▶ _WHAT IS REQUIRED_
Should the word "lines" occur in a line of the records, copy that line.
***** DATA SHOWN
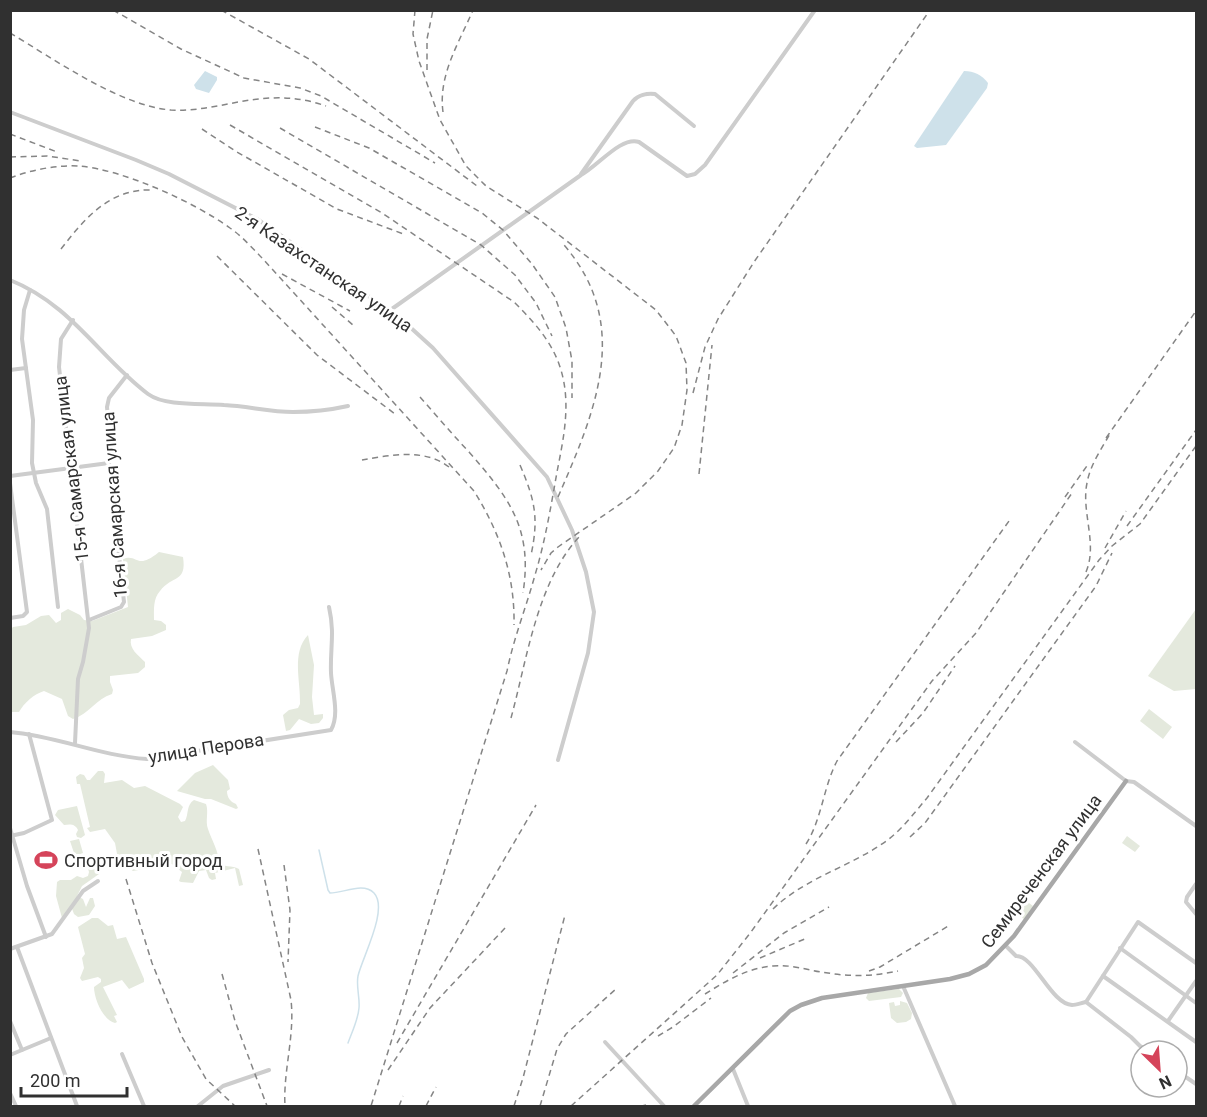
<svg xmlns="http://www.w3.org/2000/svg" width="1207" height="1117" font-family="Roboto,sans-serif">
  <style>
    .green { fill: #e4e9dd }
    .water { fill: #cee1ea }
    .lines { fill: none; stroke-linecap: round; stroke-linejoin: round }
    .stream { stroke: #cee1ea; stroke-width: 1.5 }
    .minor { stroke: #cdcdcd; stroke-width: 4 }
    .major { stroke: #a8a8a8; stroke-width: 4.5 }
    .rail { stroke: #858585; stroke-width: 1.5; stroke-dasharray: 6 4.5; stroke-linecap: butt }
    .labels { text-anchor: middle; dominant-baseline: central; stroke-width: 6; stroke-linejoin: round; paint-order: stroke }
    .street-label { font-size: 18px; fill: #303030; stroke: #fff }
    .poi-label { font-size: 18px; fill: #303030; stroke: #fff; text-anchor: start }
  </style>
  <rect width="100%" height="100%" fill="#fff"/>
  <g class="green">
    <path d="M159 552 183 557C187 583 172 575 160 591 153 599 154 609 154 620L161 621 166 625V630L152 636 131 639C129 649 138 655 145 662V667L138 673 110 676V682L113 690 112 694C96 699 89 714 73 719L68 716 62 699 44 691C34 694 24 703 19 712H11L10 630 13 627 26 625 41 616 49 615 56 623 61 620V613L68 609 80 615 84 620 92 621 128 607 123 559C138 553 136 571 159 552Z"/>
    <polygon points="1196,609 1196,689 1174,691 1148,676"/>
    <path d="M308 635 314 665 312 697 314 715 323 714V718L319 723 311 724 299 719 290 730 286 731 283 715 289 710 298 708 300 704C301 681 291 653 308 635Z"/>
    <polygon points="1149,709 1172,727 1163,739 1140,721"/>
    <path d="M213 765 228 780 230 789 227 791C227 797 230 802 236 804L238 808 236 809 211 799H205L177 791 195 773Z"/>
    <path d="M98 771H103L105 774 104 783 122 780 134 788 145 786 180 804 183 807 178 817 181 822 185 821C189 814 186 805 194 800L206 804C209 812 205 821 208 829 212 841 219 851 219 864 223 867 232 865 239 869L243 885 239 886 235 868 215 873 216 879 212 880 209 878 206 870 199 871 193 883 181 882 179 881 182 872 172 864 133 871 118 859 115 843 105 829 90 832 87 828 90 827 80 784H77L76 777 80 774 84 775 87 780H90Z"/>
    <path d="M77 806 85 835 81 838 77 837 76 834 78 830C75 824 71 824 64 825L55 815 58 810Z"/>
    <polygon points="1127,836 1140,846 1135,852 1122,843"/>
    <polygon points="79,839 83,853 75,856 70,841"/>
    <polygon points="84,855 86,855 92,867 97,870 99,874 82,886 77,896 83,899 86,907 90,898 93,898 95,906 89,915 78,917 74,914 71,906 62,918 56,896 57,882 60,880 71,880 77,876 83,878 88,876 89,872"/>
    <polygon points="1021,900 1025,900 1033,906 1024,919 1013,912 1011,909"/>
    <path d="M92 918H98L108 926 113 925 117 939 126 937 144 979V982L129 989 122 980 103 987 117 1015 114 1016 117 1022 115 1023C103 1020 94 999 94 987L101 982V979L98 977 82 981 80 978 84 968 82 958 85 954 78 927Z"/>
    <polygon points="899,989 903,993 901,997 869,1001 866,998 868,993"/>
    <polygon points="900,1001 907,1003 912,1013 911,1019 906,1022 897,1023 891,1018 889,1003 894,1002 895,1006 900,1005"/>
  </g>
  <g class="water">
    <polygon points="205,71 217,77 217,80 209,93 196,89 194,85"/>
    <path d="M964 71C974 71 982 75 988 83L987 88 946 145 917 148 914 146Z"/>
  </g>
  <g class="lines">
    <path class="stream" d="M319 850 328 890 330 893C344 893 363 882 374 893 389 909 362 958 358 976 356 987 360 997 359 1008 358 1020 352 1032 348 1043"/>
    <g class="minor">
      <polyline points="10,112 136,160 169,174 257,219 400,318 433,348 547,477 572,530 586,572 594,612 588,653 558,760"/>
      <path d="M581 174 633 101C638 95 647 93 655 94L694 126"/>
      <path d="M10 280C72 305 99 357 148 394 166 407 203 403 224 405 247 406 270 412 293 412 311 412 330 410 348 406"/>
      <polyline points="30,290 24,310 22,339 33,420 32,463 36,483 47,509 58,607"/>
      <path d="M389 311 581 175C598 166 621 136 639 142L687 176 695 174 705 165 815 10"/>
      <polyline points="73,320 61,339 59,367 89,628 83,662 78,679 75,743"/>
      <polyline points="10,370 26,368"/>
      <polyline points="10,476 109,463"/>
      <polyline points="10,483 27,612 23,616 10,618"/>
      <polyline points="89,620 121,607 124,602 109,463 109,428 107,407 109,398 127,375"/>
      <path d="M10 732C57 736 100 756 147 759L331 730C340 714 332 691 331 673 330 648 335 634 329 607"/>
      <polyline points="1075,742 1126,781 1134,782 1196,826"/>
      <polyline points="10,828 27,886 46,937"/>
      <polyline points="10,836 24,833 52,820 29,734"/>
      <polyline points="1196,884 1187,897 1186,902 1196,914"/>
      <path d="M1006 946 1016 956C1034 955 1051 1004 1072 1005 1076 1005 1081 1003 1086 1002"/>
      <polyline points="17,947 77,1106"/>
      <polyline points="1120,948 1196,1003"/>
      <polyline points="10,949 52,934 83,891 98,881"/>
      <polyline points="1103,976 1196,1042"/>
      <polyline points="903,986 955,1106"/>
      <polyline points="1086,1002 1138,922 1196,963"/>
      <polyline points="1086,1002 1131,1037 1140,1046 1149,1051"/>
      <polyline points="10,1021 22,1050"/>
      <polyline points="1168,1021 1196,981"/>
      <polyline points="605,1042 664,1106"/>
      <polyline points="122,1054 144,1106"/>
      <polyline points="10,1055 51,1038"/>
      <polyline points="733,1069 748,1106"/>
      <polyline points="1177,1071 1196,1084"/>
      <polyline points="10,1093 16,1106"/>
      <polyline points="198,1106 223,1086 269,1070"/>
    </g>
    <polyline class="major" points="694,1106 790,1011 801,1005 822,998 950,979 969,974 986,965 1014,936 1126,781"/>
    <g class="rail">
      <polyline points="113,10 181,49 244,78 300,88 321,96 435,163"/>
      <polyline points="221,10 309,59 477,186"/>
      <polyline points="415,10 413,34 419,61 440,120 466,166 486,186 537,218 656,310 676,336 686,363 687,390 682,425 674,448 658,471 636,493 558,547 551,553 541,570"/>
      <path d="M10 33C54 59 120 106 171 110 206 112 238 99 272 98 290 97 309 100 326 106"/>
      <polyline points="427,70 427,39 433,10"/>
      <path d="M443 112C438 75 459 43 473 10"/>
      <path d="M230 125 382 213 514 302C532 320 550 339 559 364 572 400 564 436 557 472 551 506 545 542 535 575 526 608 514 637 507 671L371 1106"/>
      <polyline points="315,127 369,148 482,213 503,230 532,264 555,297 566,328 572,361 572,398"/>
      <polyline points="280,128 481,245 515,275 536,303 552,336"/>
      <polyline points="202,129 237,152 337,209 406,235"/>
      <polyline points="10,134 57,152"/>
      <polyline points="10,157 47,156 81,161"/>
      <path d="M10 178C31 170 55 165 78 166 122 169 194 202 230 228 242 236 253 249 263 259L474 491C500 533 515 575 514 625"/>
      <path d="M61 249C85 218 110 188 153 190"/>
      <polyline points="217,256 317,355 395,414"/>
      <polyline points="282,274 350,311"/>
      <polyline points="332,307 353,325"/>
      <polyline points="693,393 705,347 718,319 754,262 930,10"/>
      <path d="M420 397C436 415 452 434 469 452 509 498 533 528 523 593"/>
      <polyline points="1106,438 1196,311"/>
      <path d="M362 460C389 455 425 448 449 467"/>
      <path d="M520 465C535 500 539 518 531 555"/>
      <polyline points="699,474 712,345"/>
      <path d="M558 497C595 412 633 325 564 245"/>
      <polyline points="1065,497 1089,463"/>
      <polyline points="1127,526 1196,430"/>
      <polyline points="1105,548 1126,511"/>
      <path d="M1086 572C1098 544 1081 512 1087 483 1090 465 1102 448 1111 432"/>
      <path d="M511 718C527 660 537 580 581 535"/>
      <polyline points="896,742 923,713 955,666"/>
      <polyline points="910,837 925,823 1096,586 1112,553"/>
      <path d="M806 844C822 819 823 788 837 761L1009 521"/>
      <path d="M258 849 291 1000C295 1036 283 1071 285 1106"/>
      <polyline points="284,865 290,910 288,962"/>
      <polyline points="126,879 152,963 182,1037 206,1079 235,1106"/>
      <path d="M773 909C806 877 853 866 889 839 903 828 915 812 927 798L1099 560 1112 546 1140 524 1196 446"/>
      <polyline points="760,958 807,938"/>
      <polyline points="869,971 880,967 950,925"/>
      <polyline points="733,973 784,933 829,907"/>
      <polyline points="222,974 235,1021 267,1106"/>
      <path d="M705 994C726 981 747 968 773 966 792 964 810 971 828 973 852 977 875 976 898 971"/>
      <polyline points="658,1036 673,1027 711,998"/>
      <polyline points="397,1043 536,805"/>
      <polyline points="388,1070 430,1008 506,927"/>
      <polyline points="399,1106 403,1096"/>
      <polyline points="426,1106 436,1087"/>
      <polyline points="514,1106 523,1078 565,915"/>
      <polyline points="540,1106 557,1049 566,1034 617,988"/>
      <polyline points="571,1106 717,975 751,932 932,681 976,633 1072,493"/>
      <polyline points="642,1106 646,1105"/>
    </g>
  </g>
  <defs>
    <g id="stadium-bare" transform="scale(1.8)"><path d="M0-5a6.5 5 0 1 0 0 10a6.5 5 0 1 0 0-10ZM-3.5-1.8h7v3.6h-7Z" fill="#d5445a" stroke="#fff" stroke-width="2.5" paint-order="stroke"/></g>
  </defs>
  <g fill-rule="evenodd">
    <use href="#stadium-bare" x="46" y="860"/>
  </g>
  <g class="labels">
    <g class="street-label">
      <text transform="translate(324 269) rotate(34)">2-я Казахстанская улица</text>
      <text transform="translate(71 469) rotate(-97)">15-я Самарская улица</text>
      <text transform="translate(114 505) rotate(-94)">16-я Самарская улица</text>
      <text transform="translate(206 748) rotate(-9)">улица Перова</text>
      <text transform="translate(1041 871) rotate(-53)">Семиреченская улица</text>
    </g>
    <g class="poi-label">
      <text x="64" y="860">Спортивный город</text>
    </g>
  </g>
  <rect width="1207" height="1117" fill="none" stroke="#303030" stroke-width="24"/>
  <g transform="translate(1159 1069) rotate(155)"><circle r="28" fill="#ffffff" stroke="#acacac" stroke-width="1.5"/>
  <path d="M0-4.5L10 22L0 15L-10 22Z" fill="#d5445a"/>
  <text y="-9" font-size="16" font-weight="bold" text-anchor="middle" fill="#303030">N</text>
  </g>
  <path d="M21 1087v9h106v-9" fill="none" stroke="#303030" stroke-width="3"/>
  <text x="30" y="1087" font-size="18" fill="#303030" stroke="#ffffff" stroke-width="4.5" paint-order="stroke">200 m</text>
</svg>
**********
▶ _ANSWER SPACE_
    .lines { fill: none; stroke-linecap: round; stroke-linejoin: round }
  <g class="lines">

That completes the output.